ABLA: Briefly, what’s the show about? How will it resonate with audiences?
TW: Taking place over three pivotal moments in the history of the American video store, our intimate story of clerks and customers examines the rise and fall of a cultural phenomenon that defined a generation. The show is an hour long — with the goal being a funny, emotional and nostalgic trip down memory lane for anyone who has ever enjoyed the experience of going to a video store to pick out a movie.
ABLA: Can you tell us a bit about the cast?
TW: My girlfriend Aidan Rees is our lead and is also a producer. She is an incredibly talented actor who is a regular at Second City. I’m always blown away by her ability to be such a versatile performer. Going from improv to sketch to everything scripted can be challenging for anyone to execute. We found our second lead, Jeff Coppage, through a self-tape. He has the uncanny ability to add flavor to dialogue that wasn’t intended as a joke, and all of the sudden I’m laughing my ass off. So damn unique and funny.
Kristin Morris is a close friend of mine and an extremely accomplished actor. I saw her in West Side Story at Musical Theatre West in Long Beach and I always knew I would love to write a part that would be brought to life by her amazing talents. Antoine Dillard, Misao McGregor and Angelique Maurnaé were all actors that Aidan had worked with before. While I was not familiar with their work, they have all knocked it out of the park and made their characters jump off the page in a way I never could have imagined.
ABLA: Is this your first Fringe experience? Or have you attended in previous years, either as an audience member or talent?
TW: First time Fringer in every capacity. I am so excited and thankful to be exposed to this brand new weird world.
ABLA: What other shows intrigue you at #hff19?
TW: Lots of shows that are also at Stephanie Feury look great. I have had the chance to meet the creators of George and Treason so I look forward to seeing those. The ladies who are putting on 2 for 1 seem to be cooking up something unique. An Excuse to Behave Badly sounds like a really smart and fun concept. I am intrigued by the ambitious premise of She Kills Monsters. I am sure there are plenty more I would love but honestly those are some of the folks who I have met at office hours that caught my eye.

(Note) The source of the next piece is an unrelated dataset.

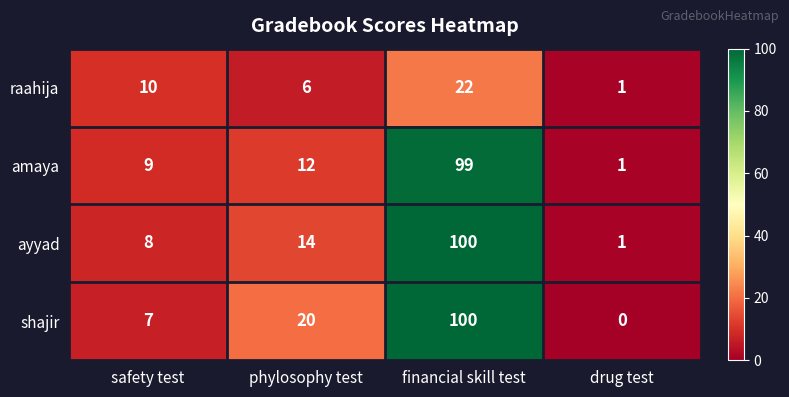

Reading left to right, list all the values displayed in this chart.

raahija: 10	6	22	1
amaya: 9	12	99	1
ayyad: 8	14	100	1
shajir: 7	20	100	0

I look forward to a Fringe year when I can be just an attendee and have more time to learn about other shows instead of focusing so much on ours.
ABLA: Finally, have you made the trek to the last remaining Blockbuster in Bend, Oregon?

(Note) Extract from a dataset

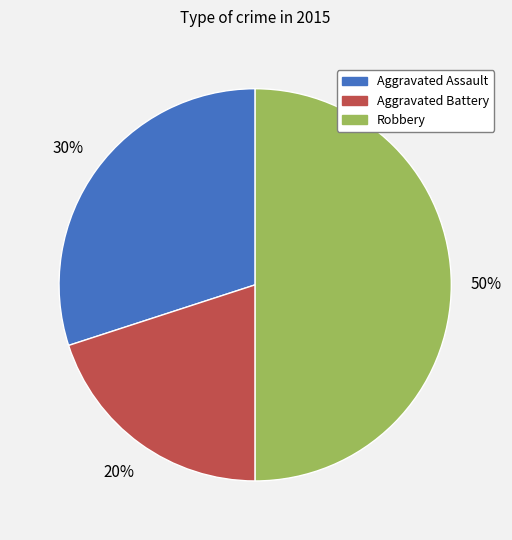

How many segments does this pie chart have?

3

TW: I have not. I would love to. Fortunately, there are a handful of video stores still operating in the LA area that I have gone to recently to help inspire the show. In particular, Cinefile Video in Santa Monica made me feel at home, so if any of this conversation makes you miss the experience, go check ‘em out and show them some love!
An American Video Store plays June 9-29 at the Stephanie Feury Studio Theatre, 5636 Melrose Avenue. Specific dates, show times and ticketing information can be found on the Fringe site.